··· Okuma Metni

Tusk hükümeti iş başında: Yeni bir Polonya'nın önü mü açılıyor?
Donald Tusk, yeniden Polonya'nın başbakanı oldu. Salı günü liberal muhafazakâr Sivil Koalisyon (KO), tarım politikalarıyla öne çıkan PSL, merkez sağcı Polska 2050 ve solcu Lewica'dan oluşan yeni hükümetin başkanı olarak yemin etti. Selefi Mateusz Morawiecki (PiS) pazartesi günü yapılan güven oylamasını kaybetmişti. Yorumcular rahatlamış görünmekle birlikte, yeni hükümetin pek çok zorluğa göğüs germesi gerekeceğini düşünüyor.

······

* Görev Açıklaması:
Okuma metnine göre Donald Tusk'ın başındaki yeni hükümeti hangi partiler oluşturuyor? Hepsini yaz.

··· Verilen Bilgiler

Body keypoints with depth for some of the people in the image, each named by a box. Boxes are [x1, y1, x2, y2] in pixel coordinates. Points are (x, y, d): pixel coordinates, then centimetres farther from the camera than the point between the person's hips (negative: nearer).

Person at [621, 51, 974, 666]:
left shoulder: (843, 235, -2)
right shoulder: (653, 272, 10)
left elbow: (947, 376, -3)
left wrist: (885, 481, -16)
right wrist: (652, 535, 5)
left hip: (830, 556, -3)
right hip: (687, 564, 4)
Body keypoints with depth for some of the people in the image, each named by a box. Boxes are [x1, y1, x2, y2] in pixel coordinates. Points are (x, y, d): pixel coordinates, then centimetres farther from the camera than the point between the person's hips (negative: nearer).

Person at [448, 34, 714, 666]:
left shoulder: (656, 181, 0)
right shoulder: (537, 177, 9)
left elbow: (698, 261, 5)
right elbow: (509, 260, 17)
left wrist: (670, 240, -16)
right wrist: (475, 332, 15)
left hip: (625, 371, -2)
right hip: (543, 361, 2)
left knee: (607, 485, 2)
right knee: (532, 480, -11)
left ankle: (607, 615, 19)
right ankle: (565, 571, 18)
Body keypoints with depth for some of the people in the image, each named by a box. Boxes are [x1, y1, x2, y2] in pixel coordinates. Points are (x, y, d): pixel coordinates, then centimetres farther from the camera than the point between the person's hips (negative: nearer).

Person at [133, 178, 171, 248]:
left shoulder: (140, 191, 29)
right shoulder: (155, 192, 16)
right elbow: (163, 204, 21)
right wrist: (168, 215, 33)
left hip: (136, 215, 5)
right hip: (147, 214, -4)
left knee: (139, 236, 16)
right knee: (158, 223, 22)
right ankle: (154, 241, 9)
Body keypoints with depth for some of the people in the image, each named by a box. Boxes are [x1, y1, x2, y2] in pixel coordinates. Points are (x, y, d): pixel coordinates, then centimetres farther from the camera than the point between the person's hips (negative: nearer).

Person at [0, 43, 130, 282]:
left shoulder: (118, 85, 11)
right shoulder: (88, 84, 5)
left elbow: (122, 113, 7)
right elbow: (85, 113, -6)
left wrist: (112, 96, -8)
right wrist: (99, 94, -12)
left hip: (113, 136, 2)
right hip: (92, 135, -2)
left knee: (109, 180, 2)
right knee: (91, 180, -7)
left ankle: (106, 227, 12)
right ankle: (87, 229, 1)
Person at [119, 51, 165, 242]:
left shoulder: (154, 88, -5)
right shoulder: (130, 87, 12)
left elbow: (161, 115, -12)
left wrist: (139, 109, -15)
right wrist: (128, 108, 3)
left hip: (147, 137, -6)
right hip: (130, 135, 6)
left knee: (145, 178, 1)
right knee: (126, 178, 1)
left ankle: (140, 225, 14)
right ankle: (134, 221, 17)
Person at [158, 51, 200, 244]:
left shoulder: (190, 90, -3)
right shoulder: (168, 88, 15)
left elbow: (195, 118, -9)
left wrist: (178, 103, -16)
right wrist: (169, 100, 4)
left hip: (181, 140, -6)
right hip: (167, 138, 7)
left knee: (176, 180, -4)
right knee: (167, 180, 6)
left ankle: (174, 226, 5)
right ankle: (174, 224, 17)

······

* Tamamlanan Görev:
- Sivil Koalisyon (KO)
- PSL
- Polska 2050
- Lewica